Pour surmonter ces obstacles physiques, les neurones déplacent les ARNm – ; qui sont cruciaux pour la production de protéines – ; à ces sites spécifiques. La polyadénylation alternative permet à ces ARNm d'être dirigés vers les sites corrects dans les neurones. Et pourtant, personne n’a examiné d’autres modifications de la polyadénylation chez les patients atteints de la maladie d’Alzheimer.
« Une façon simple de l'expliquer est que si vous avez un transcrit plus long produit par un gène, ce transcrit plus long est localisé différemment du transcrit plus court par le même gène », a déclaré Grozdanov. « Les deux transcrits produisent la même protéine, mais leur localisation se produit à des sites différents dans les neurones. Lorsque la polyadénylation alternative est perturbée, cela signifie essentiellement que l'un de ces sites de polyadénylation est sélectionné préférentiellement par rapport à l'autre. Bien qu'il soit important de comprendre qu'un type de transcription ne disparaît pas complètement, la polyadénylation alternative modifie l'équilibre entre les transcriptions longues et courtes.
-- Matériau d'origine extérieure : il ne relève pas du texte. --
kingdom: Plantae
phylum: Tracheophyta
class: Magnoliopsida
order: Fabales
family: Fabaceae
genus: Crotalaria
Dans la maladie d'Alzheimer, cet équilibre est potentiellement perturbé, ce qui peut également conduire à une interférence des protéines. production à des emplacements neuronaux spécifiques.
Grozdanov a déclaré que l'objectif de ce projet est de caractériser les changements dans la polyadénylation alternative des ARNm, ou en d'autres termes, la variété des transcriptions produites, qui semblent être différentes chez les patients atteints de la maladie d'Alzheimer. En cas de succès, son prochain objectif sera d'étudier les protéines et les molécules à l'origine de ces changements (c'est-à-dire trouver de nouveaux mécanismes moléculaires contribuant à la maladie).
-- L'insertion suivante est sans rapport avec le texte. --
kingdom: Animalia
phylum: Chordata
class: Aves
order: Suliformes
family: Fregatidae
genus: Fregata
« Et puis, comme prochaine question, pouvons-nous modifier cette voie d'une certaine manière ou inverser son influence sur la progression de la maladie ? » » dit Grozdanov. « Chez les patients atteints de la maladie d'Alzheimer, si la longueur de la 3′ UTR est plus courte, pouvons-nous disposer d'un mécanisme ou d'un médicament qui ajuste leur longueur et rétablit une cognition plus normale pour les patients, et vice versa ? Peut-être si le patient est à un stade tardif. Au stade de la maladie d'Alzheimer, il serait malheureusement difficile d'inverser la pathologie cérébrale, mais cela pourrait au moins ralentir la progression de cette maladie dévastatrice.